Section of Cancer Economics and Policy, Department of Health Services Research, The University of Texas MD Anderson Cancer Center, 1515 Holcombe Blvd. Univ 1444, Houston, TX, 77030, USA.
Department of Radiation Oncology, China Medical University Hsinchu Hospital, Hsinchu, Taiwan.
Pharmacoeconomics. 2019 Dec;37(12):1495-1507. doi: 10.1007/s40273-019-00824-2.
The influx of new oncologic technologies has changed the treatment landscape of renal cell carcincoma (RCC) in the last decade. This study updated a previously published paper on the economic burden of RCC in the USA by using more recent data to examine the impact of various forms of new oncologic technologies on the economic burden of RCC.

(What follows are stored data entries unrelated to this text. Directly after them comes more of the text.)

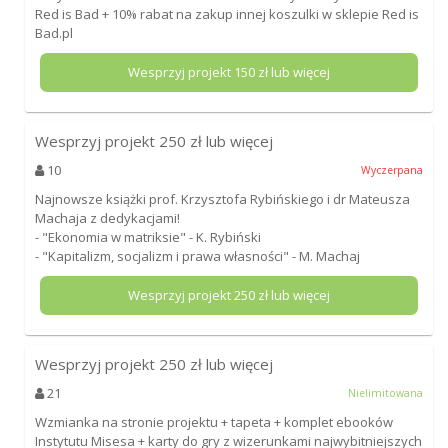
Red is Bad + 10% rabat na zakup innej koszulki w sklepie Red is
Bad.pl
Wesprzyj projekt
150
zł lub więcej
Wesprzyj projekt
250
zł lub więcej
10
Wyczerpana
Najnowsze książki prof. Krzysztofa Rybińskiego i dr Mateusza
Machaja z dedykacjami!
- "Ekonomia w matriksie" - K. Rybiński
- "Kapitalizm, socjalizm i prawa własności" - M. Machaj
Wesprzyj projekt
250
zł lub więcej
Wesprzyj projekt
250
zł lub więcej
21
Nielimitowana
Wzmianka na stronie projektu + tapeta + komplet ebooków
Instytutu Misesa + karty do gry z wizerunkami najwybitniejszych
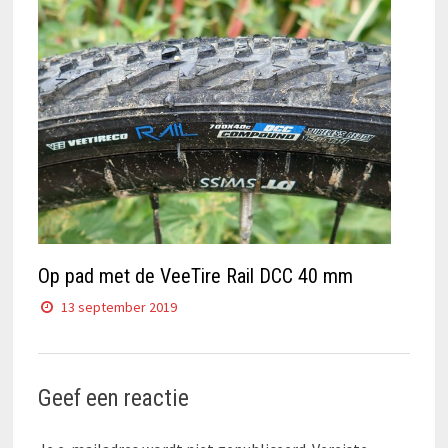
Op pad met de VeeTire Rail DCC 40 mm
13 september 2019
Geef een reactie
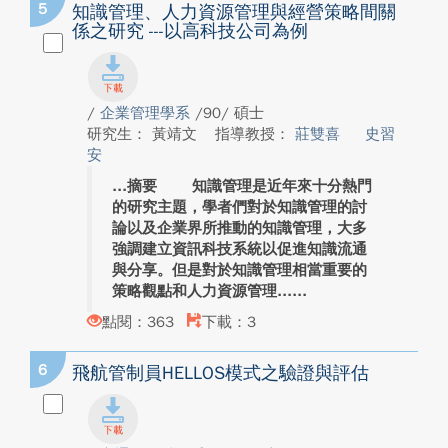
5
知識管理、人力資源管理與經營策略間關
係之研究 ---以高科技公司為例
/
企業管理學系
/90/ 碩士
研究生： 黃靖文
指導教授：
莊雙喜
史習
安
摘要 知識管理是近年來十分熱門
的研究主題，學者們對於知識管理的討
論以及企業界所推動的知識管理，大多
強調建立資訊科技系統以促進知識流通
與分享。但是對於知識管理相當重要的
策略觀點和人力資源管理...
點閱：363
下載：3
6
飛航管制員HELLOS模式之驗證與評估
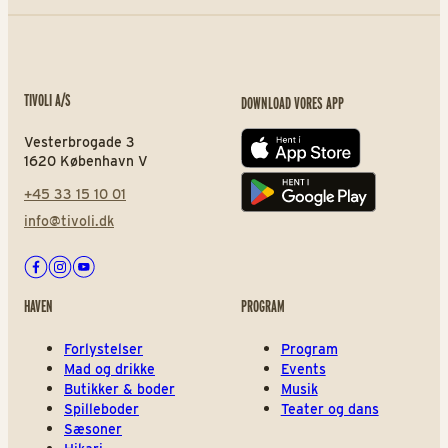
TIVOLI A/S
DOWNLOAD VORES APP
Vesterbrogade 3
App store
1620 København V
+45 33 15 10 01
Play store
info@tivoli.dk
Facebook
Instagram
Youtube
HAVEN
PROGRAM
Forlystelser
Program
Mad og drikke
Events
Butikker & boder
Musik
Spilleboder
Teater og dans
Sæsoner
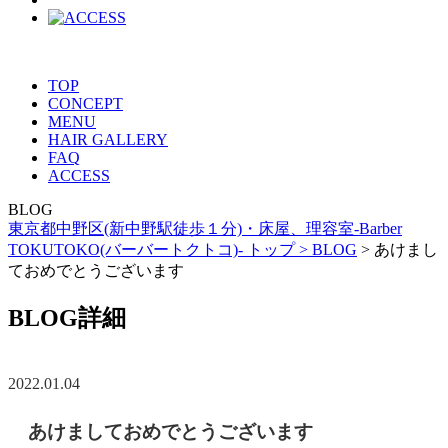
TOP
CONCEPT
MENU
HAIR GALLERY
FAQ
ACCESS
BLOG
東京都中野区(新中野駅徒歩１分)・床屋、理容室-Barber
TOKUTOKO(バーバートクトコ)- トップ >
BLOG
> あけまし
ておめでとうございます
BLOG詳細
2022.01.04
あけましておめでとうございます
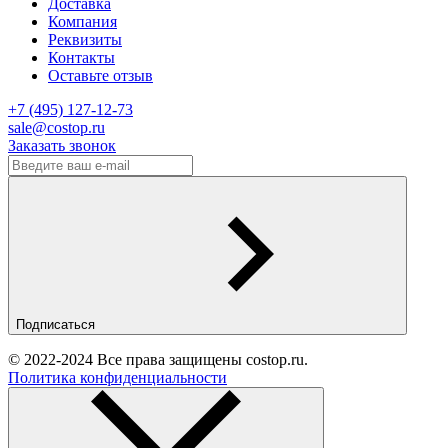
Доставка
Компания
Реквизиты
Контакты
Оставьте отзыв
‎+7 (495) 127-12-73
sale@costop.ru
Заказать звонок
Подписаться
© 2022-2024 Все права защищены costop.ru.
Политика конфиденциальности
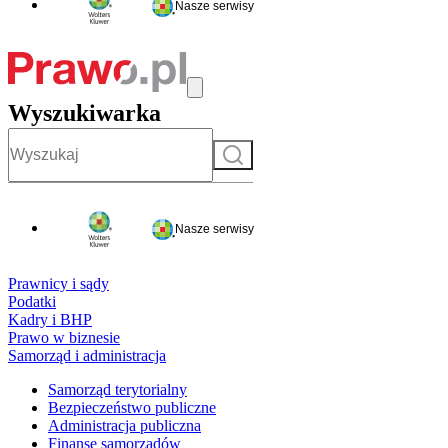
Nasze serwisy
Wyszukiwarka
Szukaj
Nasze serwisy
Prawnicy i sądy
Podatki
Kadry i BHP
Prawo w biznesie
Samorząd i administracja
Samorząd terytorialny
Bezpieczeństwo publiczne
Administracja publiczna
Finanse samorządów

Using the linked Surveillance, Epidemiology, and End Results (SEER)-Medicare database, we employed prevalence and incidence costing approaches to estimate RCC costs from the payer's perspective. We conducted a longitudinal analysis of cost data per patient per month for a prevalence cohort of patients with RCC to determine which category of new technology (surgery, radiation, or cancer drugs) was the major cost driver for RCC. We then applied the incidence costing approach to estimate costs related to RCC by care phase (initial, continuing, and terminal) and compared costs between two incidence cohorts to examine how new technology affected the economic burden of RCC over time.
After controlling for demographic factors, clinical characteristics, neighborhood socioeconomic status, and time trend, we found that rising per patient per month costs were driven by new technologies in cancer drugs. Incidence-based analysis showed the annual net cost (2018 US$) for patients with distant-stage RCC diagnosed between 2002 and 2006 was $51,639, $19,025, $76,603, and $29,045 for the initial, continuing (year 1), terminal (died from RCC), and terminal (died from other causes) care phases, respectively. Costs increased to $70,703, $34,716, $107,989, and $47,538, respectively, for the incidence cohort diagnosed between 2007 and 2011.
The rising economic burden of RCC was most pronounced among patients with distant-stage RCC, and driven primarily by new cancer drugs.
在过去十年中,新的肿瘤学技术的涌入改变了肾细胞癌(RCC)的治疗格局。本研究使用更新的数据分析了各种形式的新肿瘤学技术对 RCC 经济负担的影响,从而对之前发表的一篇关于美国 RCC 经济负担的论文进行了更新。
我们利用链接的监测、流行病学和最终结果(SEER)-医疗保险数据库,采用患病率和发病率成本核算方法,从支付者的角度估计 RCC 成本。我们对 RCC 患者的患病率队列进行了每月每位患者的成本纵向分析,以确定新技术(手术、放疗或癌症药物)的哪种类别是 RCC 的主要成本驱动因素。然后,我们应用发病率成本核算方法估算了不同治疗阶段(初始、持续和终末期)的 RCC 相关成本,并通过比较两个发病率队列的成本,考察了新技术如何随时间推移影响 RCC 的经济负担。
在控制了人口统计学因素、临床特征、邻里社会经济地位和时间趋势后,我们发现每月每位患者的成本增加主要是由癌症药物的新技术驱动的。基于发病率的分析表明,2002 年至 2006 年间诊断为远处转移期 RCC 的患者,初始、持续(第 1 年)、终末期(死于 RCC)和终末期(死于其他原因)的年度净成本(2018 年美元)分别为 51639 美元、19025 美元、76603 美元和 29045 美元。2007 年至 2011 年间诊断为发病率队列的患者,相应的成本分别增加至 70703 美元、34716 美元、107989 美元和 47538 美元。
远处转移期 RCC 患者的 RCC 经济负担增长最为显著,主要由新型癌症药物驱动。